Sur les SCPI observées, 21 d’entre elles - soit 25 % de l’effectif - affichent un prix de part supérieur à leur valeur de reconstitution (contre 20% l’an dernier). A contrario, 75 % de l’effectif affiche un prix de part inférieur à la valeur de reconstitution. Parmi ces SCPI, 56 % ont une décote inférieure à 5 %. Pour 24 % d’entre elles, la décote est comprise entre 5 et 7 %. Enfin, 20 % d’entre elles enregistrent une décote de plus de 7 %, ce qui représente 12 SCPI. Ces dernières sont les plus susceptibles de voir leur prix de part revalorisé à court ou moyen terme.

 

Capitalisation, label ISR : quel critère est un indicateur pertinent ?

Les SCPI ayant les capitalisations les plus importantes (supérieures à 1 milliard d’euros) ont vu leurs valeurs de reconstitution baisser davantage que la moyenne (-2,80 %), alors que les valeurs sont quasiment stables pour les capitalisations inférieures avec une baisse mesurée de 0,46%. Par conséquent, les capitalisations importantes ont moins de marge sur leurs prix avec une décote moyenne de 1,36 % contre 2,85% pour les « petites » capitalisations. Cela s’explique notamment par le fait que ces SCPI de grande taille, sont tributaires d’un parc immobilier plus important et parfois plus ancien, et donc plus sensible à la baisse des valeurs immobilières. Les SCPI plus petites, généralement dotées d’un parc immobilier moins important et plus récent, sont moins affectées par le contexte baissier et profitent au contraire d’un point d’entrée idéal pour se constituer la majeure partie de leur patrimoine. Enfin, il est intéressant de noter que la détention du label ISR ne semble pas être une protection. Au contraire, on constate que les SCPI labellisées bénéficient d’un écart entre leur valeur de reconstitution et le prix de leur part plus faible (-1,42%) que les SCPI non labellisées (-3,42%) !

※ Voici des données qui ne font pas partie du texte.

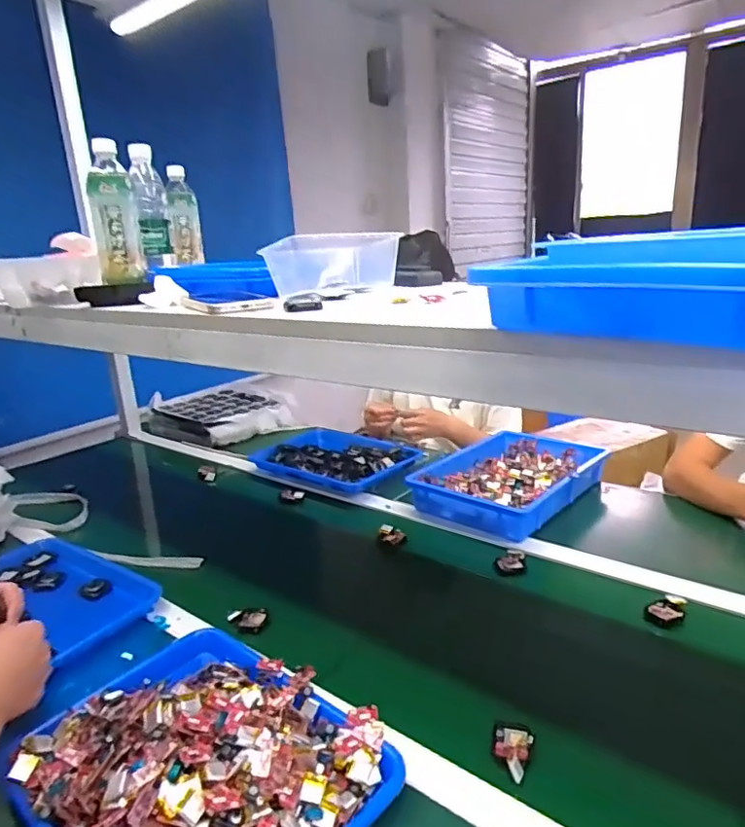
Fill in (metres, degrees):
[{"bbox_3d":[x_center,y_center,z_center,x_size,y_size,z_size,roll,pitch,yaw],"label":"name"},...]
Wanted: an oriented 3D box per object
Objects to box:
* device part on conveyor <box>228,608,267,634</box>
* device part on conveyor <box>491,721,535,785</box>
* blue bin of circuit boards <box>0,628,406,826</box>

En conclusion, avec une baisse généralisée des valeurs d’expertise, la situation s’est légèrement dégradée par rapport à l’an dernier. Cependant, avec des prix de parts décotés en moyenne dans tous les secteurs, les SCPI abordent le deuxième semestre 2023 dans une situation qui demeure favorable. L’environnement comporte tout de même des menaces persistantes (inflation, hausse des taux…), ce qui impose de rester vigilant sur les prochaines valeurs de reconstitution à fin 2023. Nous pourrions observer de nouveaux reculs pour certaines SCPI, aucune baisse des taux d’intérêt n’étant envisagée avant 2024.